HOUSTON – Residents at Floy Dyer Manor Extended Care in Houston will have a new piece of artwork to enjoy.
A painting of an angel is now hanging in the entryway thanks to a partnership between John and Peggy Walden and Candace Stephenson.
Stephenson created the artwork at the T.K. Martin Center for Technology at Mississippi State University and displayed it during the MSU/Chickasaw County Extenion’s Art in the Park event in Houston in 2012. It was purchased by John and Peggy Walden, who are affiliated with the Extension office through the Master Gardener’s program.
The Waldens donated the painting to the nursing facility Oct. 22 during this year’s Art in the Park event with Stephenson on hand for the presentation.
“We want to donate this piece of art to the hospital on behalf of the Master Gardeners,” John Walden said. “The significance is that even though someone may have disabilities, what gives all of us our abilities is hope. And Candace is a great example of that.”
Stephenson has cerebral palsy and has been involved with the T.K. Martin Center which assists people with disabilities in creating art and displaying it for sale.

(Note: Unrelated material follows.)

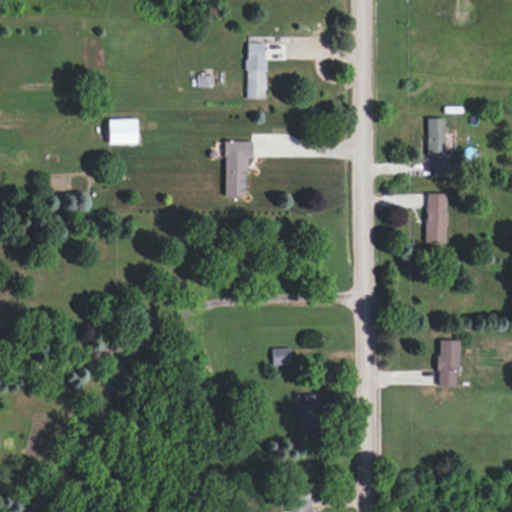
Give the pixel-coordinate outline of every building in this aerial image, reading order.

The angel painting, titled “Sweet Spirit,” is just one of her creations.
“My mom brings me once a month to art and I never really have a mind set,” Stephenson said. “(I use) all different techniques and supplies to do angels and bright colors, bubbly.”
Stephenson said her time at the T.K. Martin Center is a stress reducer.

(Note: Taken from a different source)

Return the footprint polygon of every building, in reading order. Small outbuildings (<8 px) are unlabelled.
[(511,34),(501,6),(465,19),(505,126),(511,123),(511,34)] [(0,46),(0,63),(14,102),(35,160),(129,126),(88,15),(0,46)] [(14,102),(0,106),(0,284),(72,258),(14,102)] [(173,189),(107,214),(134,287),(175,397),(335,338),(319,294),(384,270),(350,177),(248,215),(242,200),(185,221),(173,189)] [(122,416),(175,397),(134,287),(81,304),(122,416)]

“We all live such structured lives and you have to,” Stephenson said. “When I’m there for a couple of hours, I don’t have to.”

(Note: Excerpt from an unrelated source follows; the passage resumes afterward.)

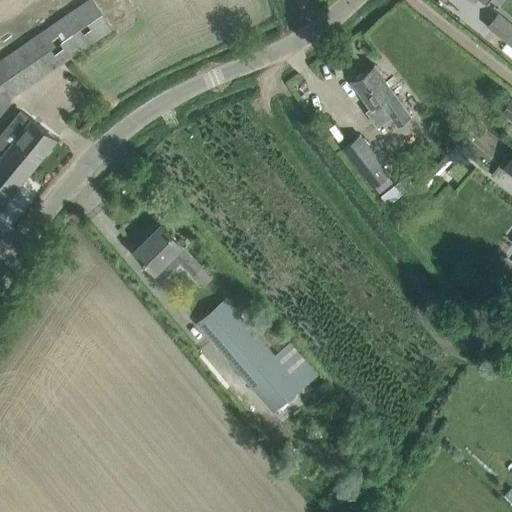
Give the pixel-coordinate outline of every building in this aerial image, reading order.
[(111,29),(100,12),(91,0),(89,0),(0,60),(0,90),(2,89),(8,99),(111,29)] [(511,24),(498,13),(487,26),(511,46),(511,47),(511,24)] [(377,127),(392,117),(397,126),(410,117),(374,64),(351,81),(370,108),(366,111),(377,127)] [(511,99),(502,112),(511,119),(511,99)] [(20,111),(8,126),(0,135),(0,149),(4,153),(0,157),(0,209),(58,139),(32,118),(31,120),(20,111)] [(373,188),(389,176),(358,135),(342,147),(373,188)] [(511,156),(503,168),(511,175),(511,156)] [(458,158),(446,170),(456,180),(468,168),(458,158)] [(388,205),(413,185),(405,175),(380,196),(388,205)] [(164,279),(165,278),(164,278),(179,263),(180,264),(180,263),(194,277),(203,267),(181,245),(182,245),(162,225),(135,251),(155,271),(164,279)] [(240,313),(210,339),(273,412),(319,372),(291,341),(275,354),(240,313)]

Stephenson received her bachelor’s degree in Education and her master’s degree in French, both from MSU and stays involved with the Center and campus.
“T.K. Martin is like a second family,” Stephenson said. “It’s my second home. I worked there while I was in school and now I just hang around. They can’t get rid of me.”
Judy Duncan, coordinator for the Art in the Park event said it’s not an issue.
“We can’t get rid of her and we don’t want to,” Duncan laughed.
Linda Boutwell, Director of Floy Dyer, received the donated painting with thanks.
“A lot of people come to our facility for rehab and this will give them inspiration,” Boutwell said.